The records below must be transcribed precisely and in full.
----------------
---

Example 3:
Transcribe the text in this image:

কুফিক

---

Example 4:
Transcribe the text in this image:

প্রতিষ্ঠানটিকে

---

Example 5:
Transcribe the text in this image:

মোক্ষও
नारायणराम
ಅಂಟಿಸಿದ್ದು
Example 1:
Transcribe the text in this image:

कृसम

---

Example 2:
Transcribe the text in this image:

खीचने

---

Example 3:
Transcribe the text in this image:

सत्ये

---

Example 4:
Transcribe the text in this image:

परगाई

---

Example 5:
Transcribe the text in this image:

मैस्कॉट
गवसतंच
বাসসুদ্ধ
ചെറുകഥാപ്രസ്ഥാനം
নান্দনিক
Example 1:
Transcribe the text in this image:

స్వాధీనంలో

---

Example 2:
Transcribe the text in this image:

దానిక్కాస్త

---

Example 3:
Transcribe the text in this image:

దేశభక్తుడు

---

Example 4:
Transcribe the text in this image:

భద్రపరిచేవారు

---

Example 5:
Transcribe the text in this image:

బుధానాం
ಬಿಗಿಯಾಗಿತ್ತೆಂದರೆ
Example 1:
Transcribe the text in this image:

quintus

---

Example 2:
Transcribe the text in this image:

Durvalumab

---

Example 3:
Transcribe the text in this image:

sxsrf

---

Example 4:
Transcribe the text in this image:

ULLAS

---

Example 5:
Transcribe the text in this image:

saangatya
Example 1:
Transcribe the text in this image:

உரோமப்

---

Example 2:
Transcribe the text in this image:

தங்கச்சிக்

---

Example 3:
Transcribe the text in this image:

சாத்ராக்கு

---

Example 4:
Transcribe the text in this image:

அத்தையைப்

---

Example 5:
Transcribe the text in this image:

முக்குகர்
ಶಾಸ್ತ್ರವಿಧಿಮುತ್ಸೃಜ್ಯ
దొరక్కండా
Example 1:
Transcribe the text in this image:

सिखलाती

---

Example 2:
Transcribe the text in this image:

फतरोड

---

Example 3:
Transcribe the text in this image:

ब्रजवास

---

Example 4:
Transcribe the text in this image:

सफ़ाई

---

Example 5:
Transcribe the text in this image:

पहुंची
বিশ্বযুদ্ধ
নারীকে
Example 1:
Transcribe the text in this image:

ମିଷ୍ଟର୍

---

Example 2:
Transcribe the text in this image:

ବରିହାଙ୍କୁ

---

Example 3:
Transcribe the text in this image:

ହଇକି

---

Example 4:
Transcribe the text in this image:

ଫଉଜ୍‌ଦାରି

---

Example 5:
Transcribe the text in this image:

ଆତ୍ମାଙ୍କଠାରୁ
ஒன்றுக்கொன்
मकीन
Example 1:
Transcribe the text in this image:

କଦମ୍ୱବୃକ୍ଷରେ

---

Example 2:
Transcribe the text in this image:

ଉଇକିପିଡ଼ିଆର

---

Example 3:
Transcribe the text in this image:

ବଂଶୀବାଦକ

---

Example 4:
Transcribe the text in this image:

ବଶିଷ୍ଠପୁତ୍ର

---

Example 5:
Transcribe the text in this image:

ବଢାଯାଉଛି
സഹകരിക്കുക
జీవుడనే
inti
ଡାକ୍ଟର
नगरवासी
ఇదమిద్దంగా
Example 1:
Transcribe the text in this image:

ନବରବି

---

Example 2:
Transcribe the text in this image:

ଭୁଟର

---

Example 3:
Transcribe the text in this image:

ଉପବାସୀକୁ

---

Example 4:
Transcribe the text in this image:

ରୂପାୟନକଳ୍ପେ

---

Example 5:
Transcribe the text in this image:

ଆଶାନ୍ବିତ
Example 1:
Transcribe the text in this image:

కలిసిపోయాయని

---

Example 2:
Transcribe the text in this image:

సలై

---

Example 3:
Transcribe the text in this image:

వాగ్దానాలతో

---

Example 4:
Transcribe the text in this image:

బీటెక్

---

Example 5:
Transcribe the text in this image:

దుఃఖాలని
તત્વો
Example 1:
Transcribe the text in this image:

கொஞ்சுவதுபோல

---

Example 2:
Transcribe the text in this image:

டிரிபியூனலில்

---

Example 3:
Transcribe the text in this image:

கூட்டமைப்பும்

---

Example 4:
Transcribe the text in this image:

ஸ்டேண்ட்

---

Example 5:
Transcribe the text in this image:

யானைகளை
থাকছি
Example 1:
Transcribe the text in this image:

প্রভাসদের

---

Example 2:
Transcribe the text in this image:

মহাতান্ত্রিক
----------------
* [WRITTEN RESPONSE]:
---

Example 3:
Transcribe the text in this image:

কুফিক

---

Example 4:
Transcribe the text in this image:

প্রতিষ্ঠানটিকে

---

Example 5:
Transcribe the text in this image:

মোক্ষও
नारायणराम
ಅಂಟಿಸಿದ್ದು
Example 1:
Transcribe the text in this image:

कृसम

---

Example 2:
Transcribe the text in this image:

खीचने

---

Example 3:
Transcribe the text in this image:

सत्ये

---

Example 4:
Transcribe the text in this image:

परगाई

---

Example 5:
Transcribe the text in this image:

मैस्कॉट
गवसतंच
বাসসুদ্ধ
ചെറുകഥാപ്രസ്ഥാനം
নান্দনিক
Example 1:
Transcribe the text in this image:

స్వాధీనంలో

---

Example 2:
Transcribe the text in this image:

దానిక్కాస్త

---

Example 3:
Transcribe the text in this image:

దేశభక్తుడు

---

Example 4:
Transcribe the text in this image:

భద్రపరిచేవారు

---

Example 5:
Transcribe the text in this image:

బుధానాం
ಬಿಗಿಯಾಗಿತ್ತೆಂದರೆ
Example 1:
Transcribe the text in this image:

quintus

---

Example 2:
Transcribe the text in this image:

Durvalumab

---

Example 3:
Transcribe the text in this image:

sxsrf

---

Example 4:
Transcribe the text in this image:

ULLAS

---

Example 5:
Transcribe the text in this image:

saangatya
Example 1:
Transcribe the text in this image:

உரோமப்

---

Example 2:
Transcribe the text in this image:

தங்கச்சிக்

---

Example 3:
Transcribe the text in this image:

சாத்ராக்கு

---

Example 4:
Transcribe the text in this image:

அத்தையைப்

---

Example 5:
Transcribe the text in this image:

முக்குகர்
ಶಾಸ್ತ್ರವಿಧಿಮುತ್ಸೃಜ್ಯ
దొరక్కండా
Example 1:
Transcribe the text in this image:

सिखलाती

---

Example 2:
Transcribe the text in this image:

फतरोड

---

Example 3:
Transcribe the text in this image:

ब्रजवास

---

Example 4:
Transcribe the text in this image:

सफ़ाई

---

Example 5:
Transcribe the text in this image:

पहुंची
বিশ্বযুদ্ধ
নারীকে
Example 1:
Transcribe the text in this image:

ମିଷ୍ଟର୍

---

Example 2:
Transcribe the text in this image:

ବରିହାଙ୍କୁ

---

Example 3:
Transcribe the text in this image:

ହଇକି

---

Example 4:
Transcribe the text in this image:

ଫଉଜ୍‌ଦାରି

---

Example 5:
Transcribe the text in this image:

ଆତ୍ମାଙ୍କଠାରୁ
ஒன்றுக்கொன்
मकीन
Example 1:
Transcribe the text in this image:

କଦମ୍ୱବୃକ୍ଷରେ

---

Example 2:
Transcribe the text in this image:

ଉଇକିପିଡ଼ିଆର

---

Example 3:
Transcribe the text in this image:

ବଂଶୀବାଦକ

---

Example 4:
Transcribe the text in this image:

ବଶିଷ୍ଠପୁତ୍ର

---

Example 5:
Transcribe the text in this image:

ବଢାଯାଉଛି
സഹകരിക്കുക
జీవుడనే
inti
ଡାକ୍ଟର
नगरवासी
ఇదమిద్దంగా
Example 1:
Transcribe the text in this image:

ନବରବି

---

Example 2:
Transcribe the text in this image:

ଭୁଟର

---

Example 3:
Transcribe the text in this image:

ଉପବାସୀକୁ

---

Example 4:
Transcribe the text in this image:

ରୂପାୟନକଳ୍ପେ

---

Example 5:
Transcribe the text in this image:

ଆଶାନ୍ବିତ
Example 1:
Transcribe the text in this image:

కలిసిపోయాయని

---

Example 2:
Transcribe the text in this image:

సలై

---

Example 3:
Transcribe the text in this image:

వాగ్దానాలతో

---

Example 4:
Transcribe the text in this image:

బీటెక్

---

Example 5:
Transcribe the text in this image:

దుఃఖాలని
તત્વો
Example 1:
Transcribe the text in this image:

கொஞ்சுவதுபோல

---

Example 2:
Transcribe the text in this image:

டிரிபியூனலில்

---

Example 3:
Transcribe the text in this image:

கூட்டமைப்பும்

---

Example 4:
Transcribe the text in this image:

ஸ்டேண்ட்

---

Example 5:
Transcribe the text in this image:

யானைகளை
থাকছি
Example 1:
Transcribe the text in this image:

প্রভাসদের

---

Example 2:
Transcribe the text in this image:

মহাতান্ত্রিক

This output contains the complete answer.